- Conference: Horizon League
- Record: 16–15 (7–11 Horizon)
- Head coach: Jim Whitesell;
- Assistant coaches: Patrick Baldwin; Kevin Mondro; Adam DeMong;
- Home arena: Joseph J. Gentile Center

= 2010–11 Loyola Ramblers men's basketball team =

American college basketball season

The 2010–11 Loyola Ramblers men's basketball team represented Loyola University Chicago in the 2010–11 NCAA Division I men's basketball season. Their head coach was Jim Whitesell. The Ramblers play edtheir home games at the Joseph J. Gentile Center and were members of the Horizon League. They finished the season 16–15, 7–11 in Horizon League play. The Ramblers lost in the first round of the 2011 Horizon League men's basketball tournament to Detroit.

* Entries supplied *
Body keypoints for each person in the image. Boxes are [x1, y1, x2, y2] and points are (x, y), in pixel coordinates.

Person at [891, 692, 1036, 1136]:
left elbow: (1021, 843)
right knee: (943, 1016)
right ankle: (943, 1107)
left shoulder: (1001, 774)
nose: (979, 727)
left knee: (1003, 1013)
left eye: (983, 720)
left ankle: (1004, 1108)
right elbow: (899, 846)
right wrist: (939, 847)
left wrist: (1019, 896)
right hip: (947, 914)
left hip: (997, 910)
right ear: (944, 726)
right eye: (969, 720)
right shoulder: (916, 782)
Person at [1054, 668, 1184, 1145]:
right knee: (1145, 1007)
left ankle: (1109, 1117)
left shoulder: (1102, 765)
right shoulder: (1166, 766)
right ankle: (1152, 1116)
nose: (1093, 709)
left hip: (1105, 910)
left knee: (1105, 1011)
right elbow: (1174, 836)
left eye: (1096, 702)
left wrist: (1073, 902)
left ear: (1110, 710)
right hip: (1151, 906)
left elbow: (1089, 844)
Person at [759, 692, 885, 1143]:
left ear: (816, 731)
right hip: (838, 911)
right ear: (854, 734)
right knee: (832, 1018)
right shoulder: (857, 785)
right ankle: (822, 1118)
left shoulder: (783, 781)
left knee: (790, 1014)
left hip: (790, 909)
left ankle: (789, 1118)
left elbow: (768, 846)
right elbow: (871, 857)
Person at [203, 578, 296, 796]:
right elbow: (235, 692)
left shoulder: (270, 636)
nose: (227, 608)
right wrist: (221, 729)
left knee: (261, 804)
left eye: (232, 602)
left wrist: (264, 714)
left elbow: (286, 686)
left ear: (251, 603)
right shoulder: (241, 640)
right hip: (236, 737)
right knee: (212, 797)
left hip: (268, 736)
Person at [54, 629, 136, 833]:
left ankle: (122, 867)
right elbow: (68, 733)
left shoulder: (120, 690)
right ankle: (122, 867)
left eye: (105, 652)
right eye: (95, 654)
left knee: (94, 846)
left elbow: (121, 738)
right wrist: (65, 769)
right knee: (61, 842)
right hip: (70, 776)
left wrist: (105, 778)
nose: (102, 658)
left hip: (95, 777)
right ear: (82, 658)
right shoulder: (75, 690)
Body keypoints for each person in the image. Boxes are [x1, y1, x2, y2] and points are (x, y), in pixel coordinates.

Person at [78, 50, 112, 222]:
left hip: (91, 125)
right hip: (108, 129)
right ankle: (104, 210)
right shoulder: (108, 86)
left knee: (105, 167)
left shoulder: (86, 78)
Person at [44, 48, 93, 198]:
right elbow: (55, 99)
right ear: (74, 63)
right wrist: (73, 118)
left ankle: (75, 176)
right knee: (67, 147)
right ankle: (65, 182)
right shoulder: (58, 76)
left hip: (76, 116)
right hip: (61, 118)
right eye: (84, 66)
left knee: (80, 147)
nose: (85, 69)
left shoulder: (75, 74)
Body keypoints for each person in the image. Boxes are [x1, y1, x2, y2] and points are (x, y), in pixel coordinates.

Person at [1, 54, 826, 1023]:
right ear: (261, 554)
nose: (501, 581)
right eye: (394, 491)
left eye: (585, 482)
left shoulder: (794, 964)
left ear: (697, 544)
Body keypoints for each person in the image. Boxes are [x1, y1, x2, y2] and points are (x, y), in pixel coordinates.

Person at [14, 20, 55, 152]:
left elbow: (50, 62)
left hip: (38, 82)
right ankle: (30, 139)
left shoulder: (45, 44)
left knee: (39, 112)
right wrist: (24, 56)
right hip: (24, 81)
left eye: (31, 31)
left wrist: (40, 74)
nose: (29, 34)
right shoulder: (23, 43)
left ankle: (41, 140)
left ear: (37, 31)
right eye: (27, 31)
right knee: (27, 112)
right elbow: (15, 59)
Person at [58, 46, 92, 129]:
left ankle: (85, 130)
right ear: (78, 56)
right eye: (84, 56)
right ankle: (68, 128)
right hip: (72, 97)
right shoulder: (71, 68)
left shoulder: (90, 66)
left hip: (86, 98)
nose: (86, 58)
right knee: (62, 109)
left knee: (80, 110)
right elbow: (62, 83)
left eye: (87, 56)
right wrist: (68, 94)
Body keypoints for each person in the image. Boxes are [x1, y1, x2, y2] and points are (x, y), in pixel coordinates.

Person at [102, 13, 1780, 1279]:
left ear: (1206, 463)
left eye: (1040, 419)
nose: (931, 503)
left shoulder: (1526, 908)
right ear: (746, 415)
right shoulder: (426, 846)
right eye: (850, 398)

* Work task 1 *
Return the Loyola Ramblers text starting with "American college basketball" and going on through "tournament to Detroit.".
* Work task 2 *
In the Loyola Ramblers text, rewrite the paragraph beginning "The 2010–11 Loyola Ramblers men's basketball team represented" as a short list that keeps its main facts.
* Work task 3 *
According to the Loyola Ramblers text, which team beat the Ramblers in the first round of the 2011 Horizon League men's basketball tournament?

* Exercise response 1 *
American college basketball season

The 2010–11 Loyola Ramblers men's basketball team represented Loyola University Chicago in the 2010–11 NCAA Division I men's basketball season. Their head coach was Jim Whitesell. The Ramblers play edtheir home games at the Joseph J. Gentile Center and were members of the Horizon League. They finished the season 16–15, 7–11 in Horizon League play. The Ramblers lost in the first round of the 2011 Horizon League men's basketball tournament to Detroit.

* Exercise response 2 *
- Team: 2010–11 Loyola Ramblers men's basketball, for Loyola University Chicago
- Season: 2010–11 NCAA Division I
- Head coach: Jim Whitesell
- Home games: Joseph J. Gentile Center
- Conference: Horizon League
- Record: 16–15 overall, 7–11 in Horizon League play
- Postseason: lost to Detroit in the first round of the 2011 Horizon League men's basketball tournament

* Exercise response 3 *
Detroit